Finding IV for a DITM strike (here K=10) with Delta=0.999, using these other specs/params: Code: find_IV_for_Delta fCall=1 Delta=0.999 S=100.0000 K=10.00 DTE=1095.00 IVstart=100.00 IVend=1000.00 IVstep=1.00 rPct=0.00 qPct=0.00 : fFound=1 cSteps=204 IV=303.00 DeltaX=0.999
I don't use margin. To afraid of screwing up. I did not say I could pick market beating stocks. I said, you can pick stocks that will go up. It is actually very hard to beat the market over a long period of time for most investors.
The value of the call is priced to the forward + put premium (reversal). The difference between the call price as proxy and the shares is the put. Sure, the call is a cheaper outlay but there is no free lunch.
So you want to trade based on generalities, fear and ignorance of standard tools, and no ability to pick stocks - but want to focus on option strategies. Hint: changing the color of your screwdriver will not grant you the ability to design a nuclear power plant. Incidentally - I'm not trying to be mean or insulting; I'm trying to tell you that your approach has nothing worthwhile in it. Not even a learning opportunity, since your basic premise is flawed. But it seems you're banging ahead regardless of what you're told, so... good luck at the slot machine, I guess.
I have an ability to pick stocks. I know technical analysis and fundamental analysis. Can I beat the market, maybe not, or if I can, by 1.5% per year. Unless you have a very concentrated portfolio of 8 stocks or so, which you spend an enormous amount of time studying, it is hard to beat the market by more than 1.5% per year. I have been picking stocks for 27 years, it is much harder than people realize to beat the market by more than a small amount. At one point, you could beat it by picking small value stocks, but that stopped working.
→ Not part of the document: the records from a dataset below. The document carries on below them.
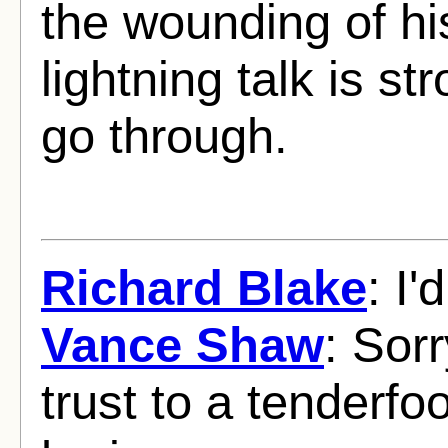
the wounding of hi
lightning talk is s
go through.
Richard Blake
: I'
Vance Shaw
: Sorr
trust to a tenderf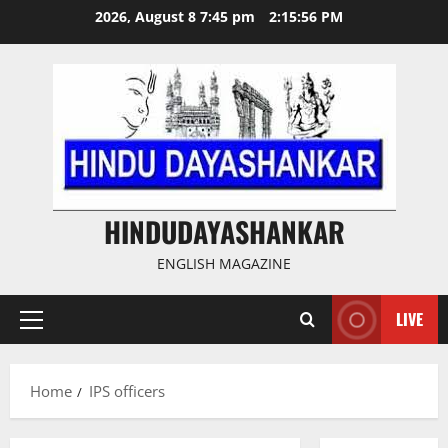
Skip
2026, August 8 7:45 pm
2:15:57 PM
to
content
HINDUDAYASHANKAR
ENGLISH MAGAZINE
LIVE
Primary
Menu
Home
IPS officers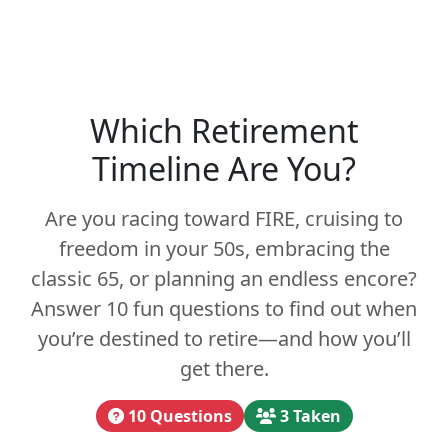
Which Retirement
Timeline Are You?
Are you racing toward FIRE, cruising to
freedom in your 50s, embracing the
classic 65, or planning an endless encore?
Answer 10 fun questions to find out when
you’re destined to retire—and how you’ll
get there.
10 Questions
3 Taken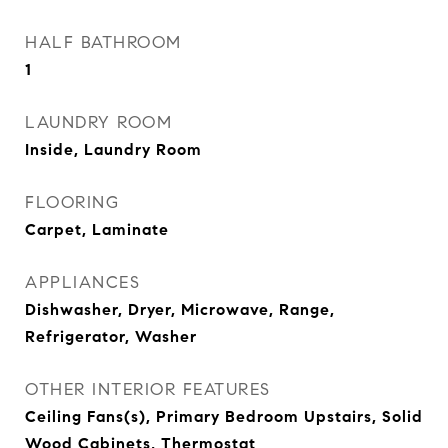
HALF BATHROOM
1
LAUNDRY ROOM
Inside, Laundry Room
FLOORING
Carpet, Laminate
APPLIANCES
Dishwasher, Dryer, Microwave, Range,
Refrigerator, Washer
OTHER INTERIOR FEATURES
Ceiling Fans(s), Primary Bedroom Upstairs, Solid
Wood Cabinets, Thermostat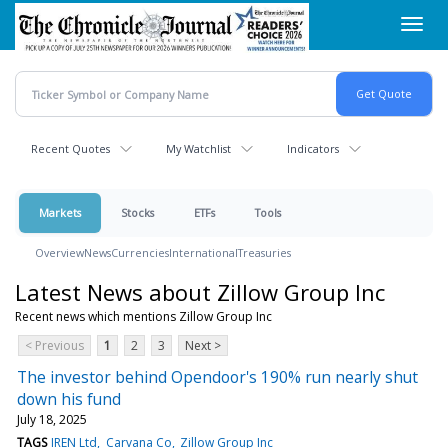
Skip
Toggl
to
navig
main
content
Recent Quotes
My Watchlist
Indicators
Markets
Stocks
ETFs
Tools
Overview
News
Currencies
International
Treasuries
Latest News about Zillow Group Inc
Recent news which mentions Zillow Group Inc
< Previous
1
2
3
Next >
The investor behind Opendoor's 190% run nearly shut
down his fund
July 18, 2025
TAGS
IREN Ltd
Carvana Co
Zillow Group Inc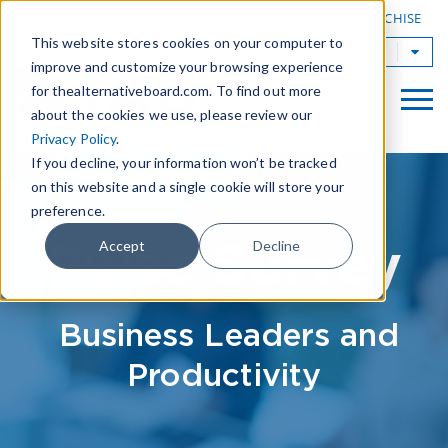
|
FIND A BOARD
OWN A TAB FRANCHISE
This website stores cookies on your computer to
TAB Worldwide
improve and customize your browsing experience
for thealternativeboard.com. To find out more
about the cookies we use, please review our
Privacy Policy
.
If you decline, your information won’t be tracked
on this website and a single cookie will store your
preference.
Pulse Survey
Accept
Decline
Business Leaders and
Productivity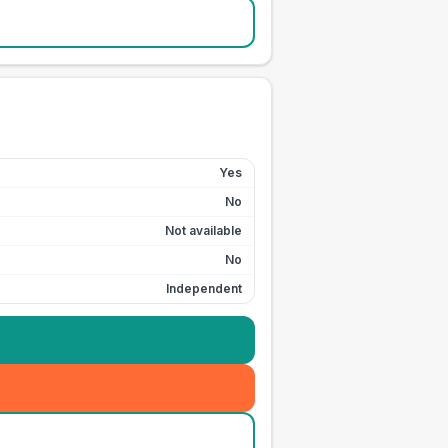
Yes
No
Not available
No
Independent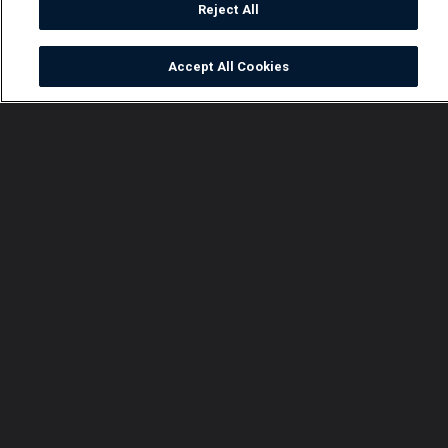
Reject All
Accept All Cookies
Watch
Buy
TV Guide
Search
Menu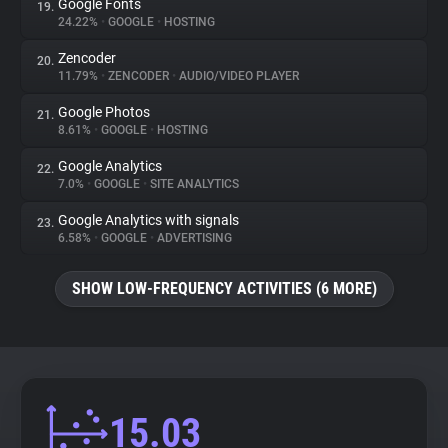
Google Fonts
19.
24.22%
•
GOOGLE
•
HOSTING
Zencoder
20.
11.79%
•
ZENCODER
•
AUDIO/VIDEO PLAYER
Google Photos
21.
8.61%
•
GOOGLE
•
HOSTING
Google Analytics
22.
7.0%
•
GOOGLE
•
SITE ANALYTICS
Google Analytics with signals
23.
6.58%
•
GOOGLE
•
ADVERTISING
SHOW LOW-FREQUENCY ACTIVITIES (6 MORE)
15.03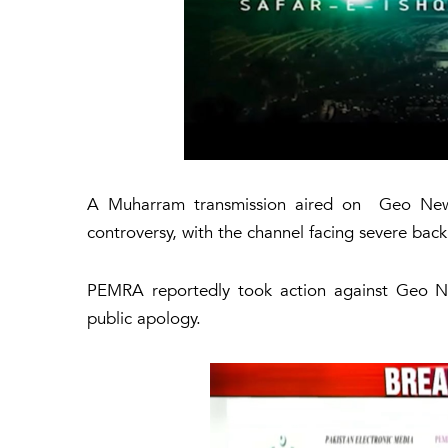
A Muharram transmission aired on Geo News 
controversy, with the channel facing severe bac
PEMRA reportedly took action against Geo Ne
public apology.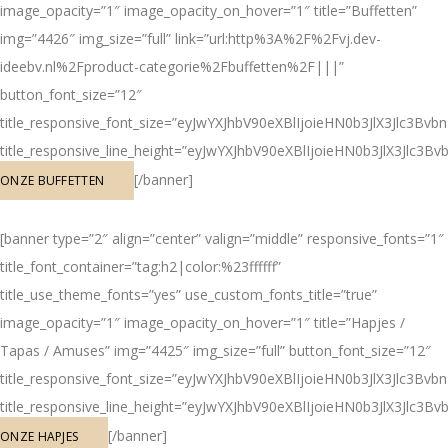
image_opacity=”1″ image_opacity_on_hover=”1″ title=”Buffetten”
img=”4426″ img_size=”full” link=”url:http%3A%2F%2Fvj.dev-
ideebv.nl%2Fproduct-categorie%2Fbuffetten%2F|||”
button_font_size=”12″
title_responsive_font_size=”eyJwYXJhbV90eXBlIjoieHN0b3JlX3Jlc3
title_responsive_line_height=”eyJwYXJhbV90eXBlIjoieHN0b3JlX3Jl
[/banner]
ONZE BUFFETTEN
[banner type=”2″ align=”center” valign=”middle” responsive_fonts=”1″
title_font_container=”tag:h2|color:%23ffffff”
title_use_theme_fonts=”yes” use_custom_fonts_title=”true”
image_opacity=”1″ image_opacity_on_hover=”1″ title=”Hapjes /
Tapas / Amuses” img=”4425″ img_size=”full” button_font_size=”12″
title_responsive_font_size=”eyJwYXJhbV90eXBlIjoieHN0b3JlX3Jlc3
title_responsive_line_height=”eyJwYXJhbV90eXBlIjoieHN0b3JlX3Jl
[/banner]
ONZE HAPJES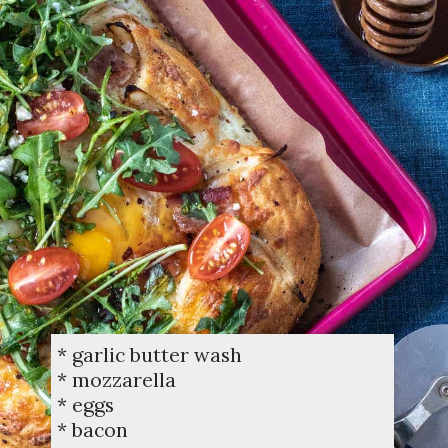
* garlic butter wash
* mozzarella
* eggs
* bacon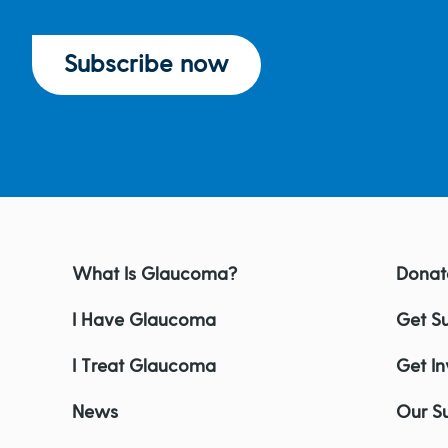
Subscribe now
What Is Glaucoma?
Donat
I Have Glaucoma
Get S
I Treat Glaucoma
Get I
News
Our S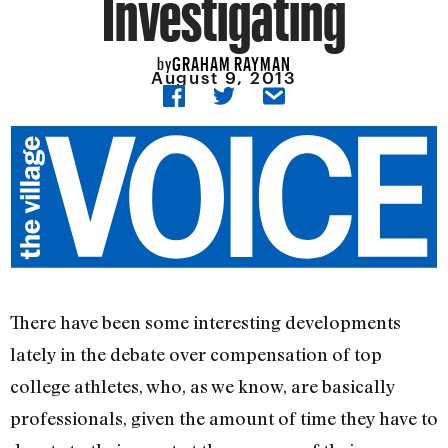
Investigating
GRAHAM RAYMAN
by
August 9, 2013
There have been some interesting developments
lately in the debate over compensation of top
college athletes, who, as we know, are basically
professionals, given the amount of time they have to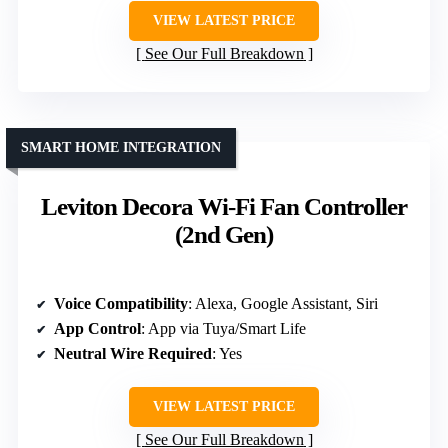
VIEW LATEST PRICE
See Our Full Breakdown
SMART HOME INTEGRATION
Leviton Decora Wi-Fi Fan Controller
(2nd Gen)
Voice Compatibility
: Alexa, Google Assistant, Siri
App Control
: App via Tuya/Smart Life
Neutral Wire Required
: Yes
VIEW LATEST PRICE
See Our Full Breakdown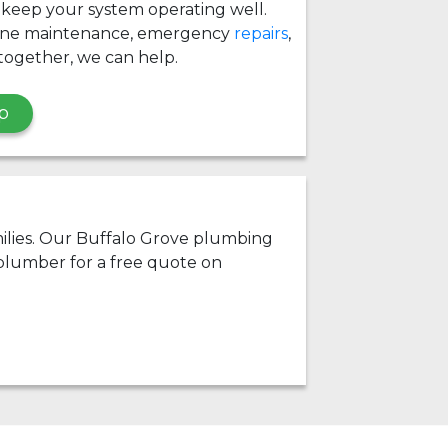
 keep your system operating well.
ine maintenance, emergency
repairs
,
together, we can help.
p
amilies. Our Buffalo Grove plumbing
 plumber for a free quote on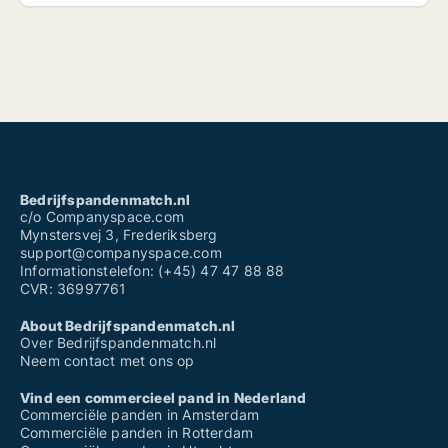
Bedrijfspandenmatch.nl
c/o Companyspace.com
Mynstersvej 3, Frederiksberg
support@companyspace.com
Informationstelefon: (+45) 47 47 88 88
CVR: 36997761
About Bedrijfspandenmatch.nl
Over Bedrijfspandenmatch.nl
Neem contact met ons op
Vind een commercieel pand in Nederland
Commerciële panden in Amsterdam
Commerciële panden in Rotterdam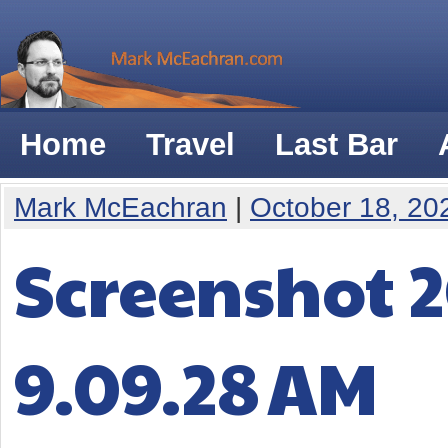
Home
Travel
Last Bar
Mark McEachran
|
October 18, 20
Screenshot 2
9.09.28 AM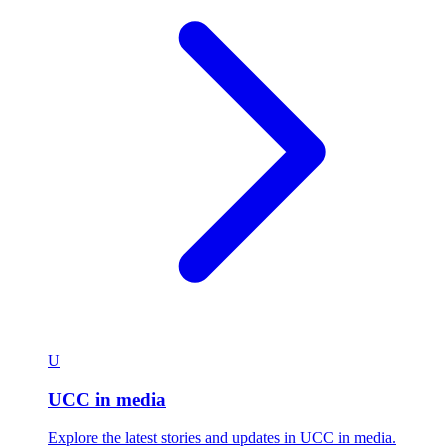
U
UCC in media
Explore the latest stories and updates in UCC in media.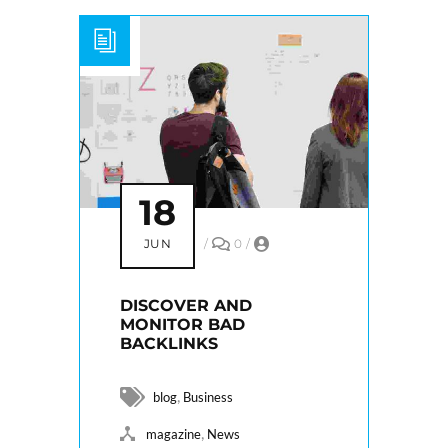
18
JUN
/
0
/
DISCOVER AND
MONITOR BAD
BACKLINKS
,
blog
Business
,
magazine
News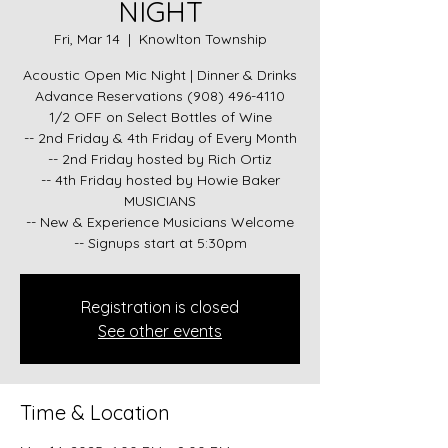
NIGHT
Fri, Mar 14
  |  
Knowlton Township
Acoustic Open Mic Night | Dinner & Drinks
Advance Reservations (908) 496-4110
1/2 OFF on Select Bottles of Wine
-- 2nd Friday & 4th Friday of Every Month
-- 2nd Friday hosted by Rich Ortiz
-- 4th Friday hosted by Howie Baker
MUSICIANS
-- New & Experience Musicians Welcome
-- Signups start at 5:30pm
Registration is closed
See other events
Time & Location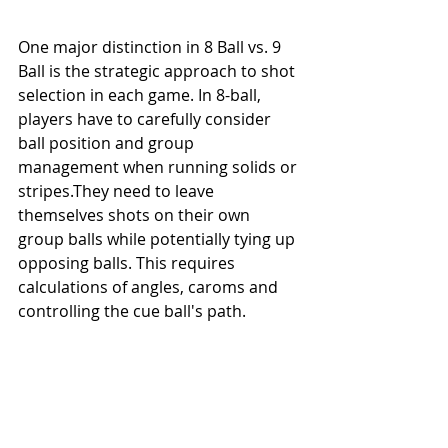
One major distinction in 8 Ball vs. 9 
Ball is the strategic approach to shot 
selection in each game. In 8-ball, 
players have to carefully consider 
ball position and group 
management when running solids or 
stripes.They need to leave 
themselves shots on their own 
group balls while potentially tying up 
opposing balls. This requires 
calculations of angles, caroms and 
controlling the cue ball's path.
Anyway, I am risk adverse, so I will paper trade before committing real money to these strategies. I sold options before, and it took a lot of time, and then I made a terrible trade. One of those you sell a cash secured put, and it goes down 20% in an hour.
If you can't beat the market and are risk-adverse then, paraphrasing (Bruce Lee's "be like water"), be like the market. Buy an index, get good steady returns, while lowering your transactions costs considerably. Leave a check with the receptionist on your way out.